I passaggi di una crisi pilotata e di un nuovo governo sono ancora incerti. Ogni metodo è legittimo?
La Costituzione non norma in modo dettagliato come si arriva a una crisi e alla formazione di un governo. Esiste però una prassi costituzionale: dei 66 governi che fino a ora si sono succeduti, 64 sono caduti per una crisi extraparlamentare, che significa uno smembramento della maggioranza tale da giustificare le dimissioni del premier. Solo i due governi Prodi sono caduti per una crisi parlamentare, cioè con voto di sfiducia del parlamento. Al netto di questo, ogni via che si sta tentando in questi giorni è legittima, perché la Costituzione lascia liberi i partiti, nel dialogo con il presidente della Repubblica, di scegliere quale sia il percorso, sia per una crisi di governo pilotata che per la formazione di un nuovo esecutivo.

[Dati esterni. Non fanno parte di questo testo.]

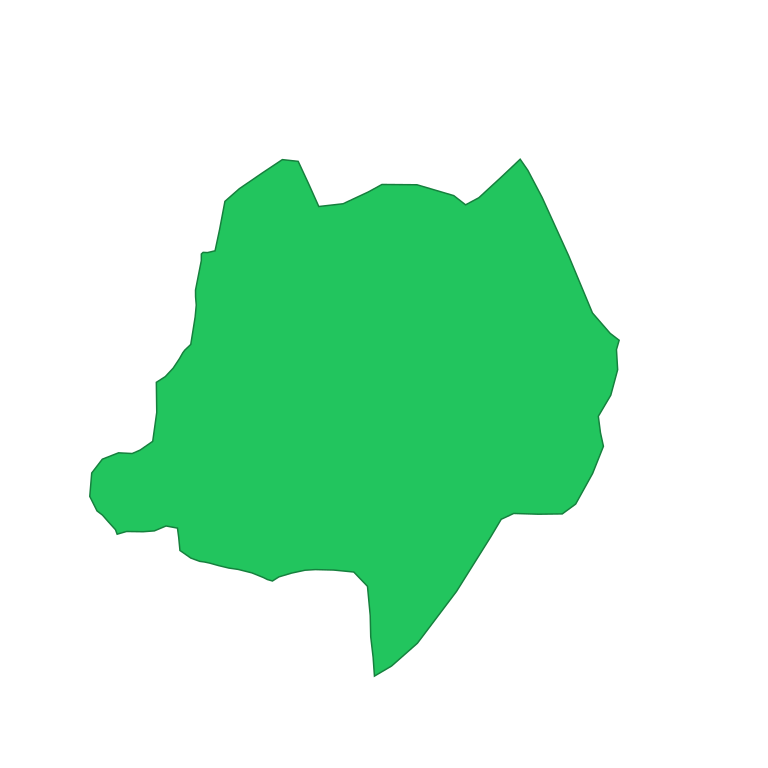 the Province of Kigali City, rotated 28°
{"feature_id": "RWA-3495", "entity_name": "Kigali City", "entity_type": "Province", "adm_level": 1, "iso_a3": "RWA", "parent_name": "Rwanda", "parent_adm1": "", "projection": "natural_earth1", "projection_center": [30.091, -1.927], "detail": "fine", "context": "isolated", "style": "filled", "palette": "green", "viewbox_px": 768, "rotation_deg": 28, "n_neighbors": 0, "source": "natural_earth", "source_scale": "10m", "svg_char_len": 1370}
<svg xmlns="http://www.w3.org/2000/svg" viewBox="0 0 768 768"><g transform="rotate(28 384 384)"><path d="M218.9,641.9L215.3,638.7L205.6,635.2L196.9,631.9L190.2,630.8L177.0,621.4L167.7,599.8L170.6,582.6L181.9,569.4L194.3,563.6L199.7,556.8L206.7,543.2L196.7,515.8L182.2,489.4L187.4,480.2L190.4,469.0L191.5,457.7L191.7,450.9L192.2,447.6L194.8,439.8L190.4,426.9L185.8,413.5L181.2,402.5L176.7,395.5L173.5,389.6L169.4,376.1L164.8,360.9L161.7,355.0L162.5,352.7L166.5,350.8L172.3,345.7L166.2,324.4L157.8,297.4L164.6,279.4L177.3,255.1L188.9,233.6L203.7,227.7L224.2,243.2L243.1,257.9L263.2,244.1L279.9,221.9L288.5,208.8L319.6,192.6L357.2,184.9L371.9,187.5L380.3,175.0L390.9,144.8L398.7,121.6L410.7,127.8L436.1,145.1L486.7,184.0L534.7,223.4L559.9,233.1L571.1,235.0L573.1,244.5L583.6,261.7L589.5,287.4L588.4,311.9L598.0,325.4L607.0,336.0L610.2,365.1L609.6,400.0L602.4,415.0L581.4,426.5L559.3,437.4L551.0,448.4L550.0,469.0L545.4,533.1L535.2,597.2L523.1,629.4L512.7,646.4L502.7,630.4L491.0,613.5L480.6,595.0L464.4,570.4L445.6,564.2L426.9,571.9L410.5,580.1L401.7,585.5L391.0,594.5L381.8,603.6L378.0,610.3L372.8,611.4L368.4,611.5L356.0,612.8L342.2,616.2L333.3,619.4L323.2,622.0L314.1,624.0L308.9,625.5L304.6,627.1L295.2,628.4L282.0,626.8L274.8,615.9L269.3,608.2L258.2,611.7L250.2,621.5L240.7,627.5L225.9,635.1L218.9,641.9Z" fill="#22c55e" stroke="#15803d" stroke-width="1.5"/></g></svg>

Nella crisi attuale, il parlamento sembra essere marginale. Come si spiega?
Da decenni il ruolo dei parlamenti è recessivo rispetto a quello degli esecutivi. I parlamenti che lo hanno capito si sono rafforzati adottando nuovi strumenti. I parlamenti che, come il nostro, non sono riusciti a realizzare riforme costituzionali, cedono il passo.

Non c’entra solo la pandemia, allora.
La pandemia ha evidenziato antichi problemi, moltiplicandoli. Rifiutando ogni forma di cambiamento, il parlamento ha scelto la strada della conservazione, come, da ultimo, la rinuncia ad adottare, durante i giorni drammatici del Covid, il voto a distanza dei parlamentari seguendo l’esperienza di altre democrazie occidentali o del parlamento Ue. E un sistema incapace di rinnovarsi, finisce “scavalcato” e dimidiato, come per il tentativo di parlamentarizzare i dpcm.

Il parlamento potrebbe tornare centrale, se Conte deciderà di andare in aula per chiedere la fiducia.
In questa crisi il parlamento ha due funzioni. La prima è quella di essere il luogo in cui i conflitti politici dovrebbero emergere ma, siccome tutto il dibattito è già avvenuto fuori dall’aula, ora può essere al massimo il luogo della teatralizzazione dello scontro. La seconda è quella di essere il motore di una maggioranza alternativa.

Con un rischio, però: che una mossa del genere appaia solo come un tentativo disperato di evitare il voto anticipato.

Sarebbe legittimo, però.
Certo, il parlamento ha la piena legittimità di esprimere un governo alternativo rispetto all’attuale. Il dilemma non è costituzionale infatti ma tutto politico: è possibile concepire una maggioranza alternativa?

Se sì, su quali solide basi programmatiche? E per quanto tempo? Forse l’unico tema che divide l’emiciclo in modo simmetrico è l’europeismo, ma è incerto che questo possa essere un collante abbastanza forte da tenere insieme un nuovo governo per altri due anni.